##### SOURCE DATA #####

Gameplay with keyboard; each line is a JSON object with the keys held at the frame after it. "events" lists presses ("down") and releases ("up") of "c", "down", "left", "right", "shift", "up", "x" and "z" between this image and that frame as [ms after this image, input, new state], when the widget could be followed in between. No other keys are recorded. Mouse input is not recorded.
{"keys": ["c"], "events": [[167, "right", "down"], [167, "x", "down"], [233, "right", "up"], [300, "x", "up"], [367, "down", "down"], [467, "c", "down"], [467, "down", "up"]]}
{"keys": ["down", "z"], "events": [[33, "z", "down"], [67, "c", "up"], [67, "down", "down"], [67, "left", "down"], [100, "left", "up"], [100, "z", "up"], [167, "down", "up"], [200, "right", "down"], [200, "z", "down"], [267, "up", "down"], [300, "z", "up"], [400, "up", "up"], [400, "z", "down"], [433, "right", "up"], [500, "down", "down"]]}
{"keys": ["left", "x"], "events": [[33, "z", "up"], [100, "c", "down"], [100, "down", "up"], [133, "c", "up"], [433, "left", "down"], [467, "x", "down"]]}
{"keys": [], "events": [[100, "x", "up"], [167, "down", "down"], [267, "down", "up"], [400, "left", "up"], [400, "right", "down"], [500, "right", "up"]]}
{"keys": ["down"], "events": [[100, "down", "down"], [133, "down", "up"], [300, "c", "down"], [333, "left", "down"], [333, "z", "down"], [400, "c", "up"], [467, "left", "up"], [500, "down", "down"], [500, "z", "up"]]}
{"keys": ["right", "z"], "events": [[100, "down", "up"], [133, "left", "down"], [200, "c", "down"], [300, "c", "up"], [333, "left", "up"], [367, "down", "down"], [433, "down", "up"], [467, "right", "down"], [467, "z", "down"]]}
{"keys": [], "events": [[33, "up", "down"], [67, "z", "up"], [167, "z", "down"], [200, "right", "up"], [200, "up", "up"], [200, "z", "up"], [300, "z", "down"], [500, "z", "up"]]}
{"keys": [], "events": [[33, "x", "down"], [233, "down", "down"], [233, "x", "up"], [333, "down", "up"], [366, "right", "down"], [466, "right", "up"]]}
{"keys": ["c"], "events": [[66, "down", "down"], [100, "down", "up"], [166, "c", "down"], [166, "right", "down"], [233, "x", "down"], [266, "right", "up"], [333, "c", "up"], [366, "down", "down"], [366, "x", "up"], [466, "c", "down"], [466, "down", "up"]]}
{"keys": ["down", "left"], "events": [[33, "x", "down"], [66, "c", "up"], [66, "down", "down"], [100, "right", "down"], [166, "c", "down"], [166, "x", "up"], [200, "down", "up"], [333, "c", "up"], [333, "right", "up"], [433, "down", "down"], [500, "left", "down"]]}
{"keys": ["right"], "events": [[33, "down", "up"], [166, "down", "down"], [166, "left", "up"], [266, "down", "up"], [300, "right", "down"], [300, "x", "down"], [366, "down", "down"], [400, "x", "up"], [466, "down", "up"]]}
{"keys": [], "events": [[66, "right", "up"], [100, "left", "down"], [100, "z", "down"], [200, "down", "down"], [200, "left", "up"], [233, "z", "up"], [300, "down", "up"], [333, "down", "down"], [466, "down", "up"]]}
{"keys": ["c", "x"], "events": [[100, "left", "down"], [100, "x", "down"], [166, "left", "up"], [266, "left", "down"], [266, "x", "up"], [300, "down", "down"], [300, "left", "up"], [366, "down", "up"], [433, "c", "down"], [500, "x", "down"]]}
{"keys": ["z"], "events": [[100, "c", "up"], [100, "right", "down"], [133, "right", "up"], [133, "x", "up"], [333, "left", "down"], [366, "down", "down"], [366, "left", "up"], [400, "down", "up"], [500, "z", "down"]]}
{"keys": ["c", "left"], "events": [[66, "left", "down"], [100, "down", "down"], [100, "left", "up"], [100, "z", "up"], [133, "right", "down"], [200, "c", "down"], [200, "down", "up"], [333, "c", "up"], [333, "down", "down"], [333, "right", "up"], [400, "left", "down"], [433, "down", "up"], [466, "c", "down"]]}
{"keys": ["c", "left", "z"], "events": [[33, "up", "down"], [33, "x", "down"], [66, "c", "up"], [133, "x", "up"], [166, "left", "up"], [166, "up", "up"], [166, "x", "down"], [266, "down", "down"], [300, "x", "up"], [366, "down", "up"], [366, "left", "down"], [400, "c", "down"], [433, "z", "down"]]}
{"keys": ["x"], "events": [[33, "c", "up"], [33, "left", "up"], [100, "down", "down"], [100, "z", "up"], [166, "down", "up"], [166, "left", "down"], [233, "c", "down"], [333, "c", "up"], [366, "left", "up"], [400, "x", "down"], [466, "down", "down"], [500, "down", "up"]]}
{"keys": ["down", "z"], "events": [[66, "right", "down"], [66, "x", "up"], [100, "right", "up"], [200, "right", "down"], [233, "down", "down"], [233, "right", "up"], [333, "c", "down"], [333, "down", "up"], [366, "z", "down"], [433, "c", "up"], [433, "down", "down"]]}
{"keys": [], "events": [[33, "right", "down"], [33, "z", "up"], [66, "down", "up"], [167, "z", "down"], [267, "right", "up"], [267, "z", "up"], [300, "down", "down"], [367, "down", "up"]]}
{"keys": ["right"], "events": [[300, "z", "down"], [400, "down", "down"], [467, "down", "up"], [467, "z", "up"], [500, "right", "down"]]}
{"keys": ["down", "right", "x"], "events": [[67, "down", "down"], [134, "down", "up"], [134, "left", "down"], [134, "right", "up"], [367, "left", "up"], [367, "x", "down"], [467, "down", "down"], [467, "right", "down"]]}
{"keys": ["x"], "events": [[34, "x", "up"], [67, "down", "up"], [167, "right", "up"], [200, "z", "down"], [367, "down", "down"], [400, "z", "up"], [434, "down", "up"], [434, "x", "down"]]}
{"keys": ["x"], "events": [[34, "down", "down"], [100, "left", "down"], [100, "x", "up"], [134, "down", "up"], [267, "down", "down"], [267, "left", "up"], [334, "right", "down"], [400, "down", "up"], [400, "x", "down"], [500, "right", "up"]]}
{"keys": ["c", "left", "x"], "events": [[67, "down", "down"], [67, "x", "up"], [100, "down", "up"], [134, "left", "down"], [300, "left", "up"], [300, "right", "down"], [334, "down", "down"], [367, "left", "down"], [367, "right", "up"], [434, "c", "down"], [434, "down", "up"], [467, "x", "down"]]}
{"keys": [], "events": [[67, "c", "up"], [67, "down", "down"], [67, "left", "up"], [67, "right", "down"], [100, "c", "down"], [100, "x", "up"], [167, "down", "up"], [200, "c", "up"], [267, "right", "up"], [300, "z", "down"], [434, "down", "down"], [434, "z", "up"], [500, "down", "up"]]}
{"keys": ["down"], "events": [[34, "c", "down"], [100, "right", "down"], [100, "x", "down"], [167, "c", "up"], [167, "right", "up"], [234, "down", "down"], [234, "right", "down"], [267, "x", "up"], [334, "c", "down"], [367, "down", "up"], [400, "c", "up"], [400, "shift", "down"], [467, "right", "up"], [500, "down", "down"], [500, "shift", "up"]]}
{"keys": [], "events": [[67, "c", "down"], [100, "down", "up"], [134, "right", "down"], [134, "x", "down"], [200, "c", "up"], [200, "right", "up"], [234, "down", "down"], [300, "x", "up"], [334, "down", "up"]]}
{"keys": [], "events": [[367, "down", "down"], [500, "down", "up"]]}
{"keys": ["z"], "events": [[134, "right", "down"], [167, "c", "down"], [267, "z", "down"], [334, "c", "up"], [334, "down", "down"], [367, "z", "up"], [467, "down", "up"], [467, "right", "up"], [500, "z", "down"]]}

#####

WHAT YOU NEED TO DO: This exercise calls for repeating every line of the data exactly.

RESPONSE TO THE EXERCISE:
Gameplay with keyboard; each line is a JSON object with the keys held at the frame after it. "events" lists presses ("down") and releases ("up") of "c", "down", "left", "right", "shift", "up", "x" and "z" between this image and that frame as [ms after this image, input, new state], when the widget could be followed in between. No other keys are recorded. Mouse input is not recorded.
{"keys": ["c"], "events": [[167, "right", "down"], [167, "x", "down"], [233, "right", "up"], [300, "x", "up"], [367, "down", "down"], [467, "c", "down"], [467, "down", "up"]]}
{"keys": ["down", "z"], "events": [[33, "z", "down"], [67, "c", "up"], [67, "down", "down"], [67, "left", "down"], [100, "left", "up"], [100, "z", "up"], [167, "down", "up"], [200, "right", "down"], [200, "z", "down"], [267, "up", "down"], [300, "z", "up"], [400, "up", "up"], [400, "z", "down"], [433, "right", "up"], [500, "down", "down"]]}
{"keys": ["left", "x"], "events": [[33, "z", "up"], [100, "c", "down"], [100, "down", "up"], [133, "c", "up"], [433, "left", "down"], [467, "x", "down"]]}
{"keys": [], "events": [[100, "x", "up"], [167, "down", "down"], [267, "down", "up"], [400, "left", "up"], [400, "right", "down"], [500, "right", "up"]]}
{"keys": ["down"], "events": [[100, "down", "down"], [133, "down", "up"], [300, "c", "down"], [333, "left", "down"], [333, "z", "down"], [400, "c", "up"], [467, "left", "up"], [500, "down", "down"], [500, "z", "up"]]}
{"keys": ["right", "z"], "events": [[100, "down", "up"], [133, "left", "down"], [200, "c", "down"], [300, "c", "up"], [333, "left", "up"], [367, "down", "down"], [433, "down", "up"], [467, "right", "down"], [467, "z", "down"]]}
{"keys": [], "events": [[33, "up", "down"], [67, "z", "up"], [167, "z", "down"], [200, "right", "up"], [200, "up", "up"], [200, "z", "up"], [300, "z", "down"], [500, "z", "up"]]}
{"keys": [], "events": [[33, "x", "down"], [233, "down", "down"], [233, "x", "up"], [333, "down", "up"], [366, "right", "down"], [466, "right", "up"]]}
{"keys": ["c"], "events": [[66, "down", "down"], [100, "down", "up"], [166, "c", "down"], [166, "right", "down"], [233, "x", "down"], [266, "right", "up"], [333, "c", "up"], [366, "down", "down"], [366, "x", "up"], [466, "c", "down"], [466, "down", "up"]]}
{"keys": ["down", "left"], "events": [[33, "x", "down"], [66, "c", "up"], [66, "down", "down"], [100, "right", "down"], [166, "c", "down"], [166, "x", "up"], [200, "down", "up"], [333, "c", "up"], [333, "right", "up"], [433, "down", "down"], [500, "left", "down"]]}
{"keys": ["right"], "events": [[33, "down", "up"], [166, "down", "down"], [166, "left", "up"], [266, "down", "up"], [300, "right", "down"], [300, "x", "down"], [366, "down", "down"], [400, "x", "up"], [466, "down", "up"]]}
{"keys": [], "events": [[66, "right", "up"], [100, "left", "down"], [100, "z", "down"], [200, "down", "down"], [200, "left", "up"], [233, "z", "up"], [300, "down", "up"], [333, "down", "down"], [466, "down", "up"]]}
{"keys": ["c", "x"], "events": [[100, "left", "down"], [100, "x", "down"], [166, "left", "up"], [266, "left", "down"], [266, "x", "up"], [300, "down", "down"], [300, "left", "up"], [366, "down", "up"], [433, "c", "down"], [500, "x", "down"]]}
{"keys": ["z"], "events": [[100, "c", "up"], [100, "right", "down"], [133, "right", "up"], [133, "x", "up"], [333, "left", "down"], [366, "down", "down"], [366, "left", "up"], [400, "down", "up"], [500, "z", "down"]]}
{"keys": ["c", "left"], "events": [[66, "left", "down"], [100, "down", "down"], [100, "left", "up"], [100, "z", "up"], [133, "right", "down"], [200, "c", "down"], [200, "down", "up"], [333, "c", "up"], [333, "down", "down"], [333, "right", "up"], [400, "left", "down"], [433, "down", "up"], [466, "c", "down"]]}
{"keys": ["c", "left", "z"], "events": [[33, "up", "down"], [33, "x", "down"], [66, "c", "up"], [133, "x", "up"], [166, "left", "up"], [166, "up", "up"], [166, "x", "down"], [266, "down", "down"], [300, "x", "up"], [366, "down", "up"], [366, "left", "down"], [400, "c", "down"], [433, "z", "down"]]}
{"keys": ["x"], "events": [[33, "c", "up"], [33, "left", "up"], [100, "down", "down"], [100, "z", "up"], [166, "down", "up"], [166, "left", "down"], [233, "c", "down"], [333, "c", "up"], [366, "left", "up"], [400, "x", "down"], [466, "down", "down"], [500, "down", "up"]]}
{"keys": ["down", "z"], "events": [[66, "right", "down"], [66, "x", "up"], [100, "right", "up"], [200, "right", "down"], [233, "down", "down"], [233, "right", "up"], [333, "c", "down"], [333, "down", "up"], [366, "z", "down"], [433, "c", "up"], [433, "down", "down"]]}
{"keys": [], "events": [[33, "right", "down"], [33, "z", "up"], [66, "down", "up"], [167, "z", "down"], [267, "right", "up"], [267, "z", "up"], [300, "down", "down"], [367, "down", "up"]]}
{"keys": ["right"], "events": [[300, "z", "down"], [400, "down", "down"], [467, "down", "up"], [467, "z", "up"], [500, "right", "down"]]}
{"keys": ["down", "right", "x"], "events": [[67, "down", "down"], [134, "down", "up"], [134, "left", "down"], [134, "right", "up"], [367, "left", "up"], [367, "x", "down"], [467, "down", "down"], [467, "right", "down"]]}
{"keys": ["x"], "events": [[34, "x", "up"], [67, "down", "up"], [167, "right", "up"], [200, "z", "down"], [367, "down", "down"], [400, "z", "up"], [434, "down", "up"], [434, "x", "down"]]}
{"keys": ["x"], "events": [[34, "down", "down"], [100, "left", "down"], [100, "x", "up"], [134, "down", "up"], [267, "down", "down"], [267, "left", "up"], [334, "right", "down"], [400, "down", "up"], [400, "x", "down"], [500, "right", "up"]]}
{"keys": ["c", "left", "x"], "events": [[67, "down", "down"], [67, "x", "up"], [100, "down", "up"], [134, "left", "down"], [300, "left", "up"], [300, "right", "down"], [334, "down", "down"], [367, "left", "down"], [367, "right", "up"], [434, "c", "down"], [434, "down", "up"], [467, "x", "down"]]}
{"keys": [], "events": [[67, "c", "up"], [67, "down", "down"], [67, "left", "up"], [67, "right", "down"], [100, "c", "down"], [100, "x", "up"], [167, "down", "up"], [200, "c", "up"], [267, "right", "up"], [300, "z", "down"], [434, "down", "down"], [434, "z", "up"], [500, "down", "up"]]}
{"keys": ["down"], "events": [[34, "c", "down"], [100, "right", "down"], [100, "x", "down"], [167, "c", "up"], [167, "right", "up"], [234, "down", "down"], [234, "right", "down"], [267, "x", "up"], [334, "c", "down"], [367, "down", "up"], [400, "c", "up"], [400, "shift", "down"], [467, "right", "up"], [500, "down", "down"], [500, "shift", "up"]]}
{"keys": [], "events": [[67, "c", "down"], [100, "down", "up"], [134, "right", "down"], [134, "x", "down"], [200, "c", "up"], [200, "right", "up"], [234, "down", "down"], [300, "x", "up"], [334, "down", "up"]]}
{"keys": [], "events": [[367, "down", "down"], [500, "down", "up"]]}
{"keys": ["z"], "events": [[134, "right", "down"], [167, "c", "down"], [267, "z", "down"], [334, "c", "up"], [334, "down", "down"], [367, "z", "up"], [467, "down", "up"], [467, "right", "up"], [500, "z", "down"]]}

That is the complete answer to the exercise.